The metaphor of counseling an adolescent is not all that out of line when considering this discussion. If we are the experienced human service professional, the “sage adult” if you will, concerned about the high-risk behavior of our adolescent client, would we not engage that adolescent in a way that was uniquely suited to meet the client where he or she was in order to engage that adolescent in conversation rather than demand that he or she simple “stop” doing the high-risk behavior or simply refusing to consider what was being proffered? 

Allow me to close as I began...I neither wish to be nor see myself qualified as a champion for the use of technology in general and virtual reality more specifically as where counselor education should advance. I have as many concerns as do many of my colleagues on this list. There are countless examples of substances and practices that are essentially harmful and toxic in and of themselves but this does not preclude considering their use to further our quest to employ them in advancing the quality of life of individuals or advancement of the human condition. I simply suggest that we not throw out the baby of technology with the bath water of avatars as we reflect on the possible nexus of “counseling” and “virtual reality.”
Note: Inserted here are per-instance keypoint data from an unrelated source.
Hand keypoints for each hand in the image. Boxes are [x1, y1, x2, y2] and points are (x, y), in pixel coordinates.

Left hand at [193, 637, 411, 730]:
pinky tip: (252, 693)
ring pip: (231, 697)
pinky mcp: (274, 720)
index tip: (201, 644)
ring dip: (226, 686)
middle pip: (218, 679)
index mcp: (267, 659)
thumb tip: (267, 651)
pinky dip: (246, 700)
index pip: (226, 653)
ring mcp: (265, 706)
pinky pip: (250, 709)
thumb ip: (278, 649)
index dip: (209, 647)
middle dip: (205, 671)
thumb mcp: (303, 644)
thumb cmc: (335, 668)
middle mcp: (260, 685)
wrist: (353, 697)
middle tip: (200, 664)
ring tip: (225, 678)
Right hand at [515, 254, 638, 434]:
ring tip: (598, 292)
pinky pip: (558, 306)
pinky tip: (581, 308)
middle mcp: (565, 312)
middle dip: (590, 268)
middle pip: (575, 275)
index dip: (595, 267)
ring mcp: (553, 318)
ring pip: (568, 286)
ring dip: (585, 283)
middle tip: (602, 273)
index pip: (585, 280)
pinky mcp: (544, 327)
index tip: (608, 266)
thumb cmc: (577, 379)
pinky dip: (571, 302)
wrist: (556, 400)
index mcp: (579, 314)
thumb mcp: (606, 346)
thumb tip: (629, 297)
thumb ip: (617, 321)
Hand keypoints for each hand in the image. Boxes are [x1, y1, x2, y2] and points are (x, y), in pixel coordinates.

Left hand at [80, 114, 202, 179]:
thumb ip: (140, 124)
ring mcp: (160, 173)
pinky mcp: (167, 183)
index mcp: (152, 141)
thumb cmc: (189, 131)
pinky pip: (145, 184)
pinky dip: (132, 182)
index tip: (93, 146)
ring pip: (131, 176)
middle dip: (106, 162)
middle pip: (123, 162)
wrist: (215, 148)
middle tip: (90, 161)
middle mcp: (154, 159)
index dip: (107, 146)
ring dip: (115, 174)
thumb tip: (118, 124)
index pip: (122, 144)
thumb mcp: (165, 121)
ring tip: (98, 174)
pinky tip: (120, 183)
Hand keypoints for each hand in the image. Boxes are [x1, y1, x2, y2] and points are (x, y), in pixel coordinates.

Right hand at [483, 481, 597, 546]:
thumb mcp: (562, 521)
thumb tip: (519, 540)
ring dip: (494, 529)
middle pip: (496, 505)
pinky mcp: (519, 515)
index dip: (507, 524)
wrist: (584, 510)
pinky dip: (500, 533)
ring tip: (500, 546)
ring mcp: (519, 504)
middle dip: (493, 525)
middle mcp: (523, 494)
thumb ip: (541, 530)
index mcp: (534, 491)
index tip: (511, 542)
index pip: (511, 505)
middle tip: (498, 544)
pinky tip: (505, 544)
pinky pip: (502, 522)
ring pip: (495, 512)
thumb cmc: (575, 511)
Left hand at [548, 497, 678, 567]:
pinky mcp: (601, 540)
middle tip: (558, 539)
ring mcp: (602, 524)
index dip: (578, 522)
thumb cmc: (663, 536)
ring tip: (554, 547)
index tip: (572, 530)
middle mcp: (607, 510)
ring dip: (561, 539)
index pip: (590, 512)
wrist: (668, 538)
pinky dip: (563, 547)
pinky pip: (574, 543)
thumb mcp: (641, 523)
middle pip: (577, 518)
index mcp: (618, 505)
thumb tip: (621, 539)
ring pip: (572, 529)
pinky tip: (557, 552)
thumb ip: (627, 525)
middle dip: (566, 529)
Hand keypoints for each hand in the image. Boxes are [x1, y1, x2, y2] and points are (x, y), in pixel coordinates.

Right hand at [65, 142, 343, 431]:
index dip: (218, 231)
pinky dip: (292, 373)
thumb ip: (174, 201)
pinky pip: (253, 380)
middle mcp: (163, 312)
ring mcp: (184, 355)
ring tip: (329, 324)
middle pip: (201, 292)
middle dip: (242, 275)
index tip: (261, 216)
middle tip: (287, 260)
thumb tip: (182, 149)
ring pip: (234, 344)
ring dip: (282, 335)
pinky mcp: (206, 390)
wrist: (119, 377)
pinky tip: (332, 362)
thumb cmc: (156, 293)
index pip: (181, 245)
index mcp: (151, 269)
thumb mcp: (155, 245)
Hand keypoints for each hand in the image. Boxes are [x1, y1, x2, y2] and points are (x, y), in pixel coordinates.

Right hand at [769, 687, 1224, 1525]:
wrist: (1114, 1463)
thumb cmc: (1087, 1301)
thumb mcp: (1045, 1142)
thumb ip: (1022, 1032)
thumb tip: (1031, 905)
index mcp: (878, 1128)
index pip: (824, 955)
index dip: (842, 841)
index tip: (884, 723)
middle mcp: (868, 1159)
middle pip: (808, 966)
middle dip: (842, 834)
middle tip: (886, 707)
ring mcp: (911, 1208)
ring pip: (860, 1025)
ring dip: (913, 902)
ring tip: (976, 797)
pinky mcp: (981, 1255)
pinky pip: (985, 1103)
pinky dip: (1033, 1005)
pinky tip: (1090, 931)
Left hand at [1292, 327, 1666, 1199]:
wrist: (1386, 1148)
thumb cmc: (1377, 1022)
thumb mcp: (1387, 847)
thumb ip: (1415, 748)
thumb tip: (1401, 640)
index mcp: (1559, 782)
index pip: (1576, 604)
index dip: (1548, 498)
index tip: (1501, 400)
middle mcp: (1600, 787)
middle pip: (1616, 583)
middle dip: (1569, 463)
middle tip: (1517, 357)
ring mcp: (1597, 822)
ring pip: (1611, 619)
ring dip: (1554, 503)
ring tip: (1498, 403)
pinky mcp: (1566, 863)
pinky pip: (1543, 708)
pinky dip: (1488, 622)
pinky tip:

As an aside, the original link to the video I posted that started this discussion was sent to the CESNET (Counselor Education & Supervision Network) listserv by Dr. Russell Sabbella of Florida Gulf Coast University ( He is one of the foremost researchers and advocates for incorporating technology in the training of counselor educators. Should you visit the link provided, look at the links to online article on the use of technology in counseling as well as the “ “newsletter.”

As always, thank you for the opportunity to share my ideas and taking the time to consider them.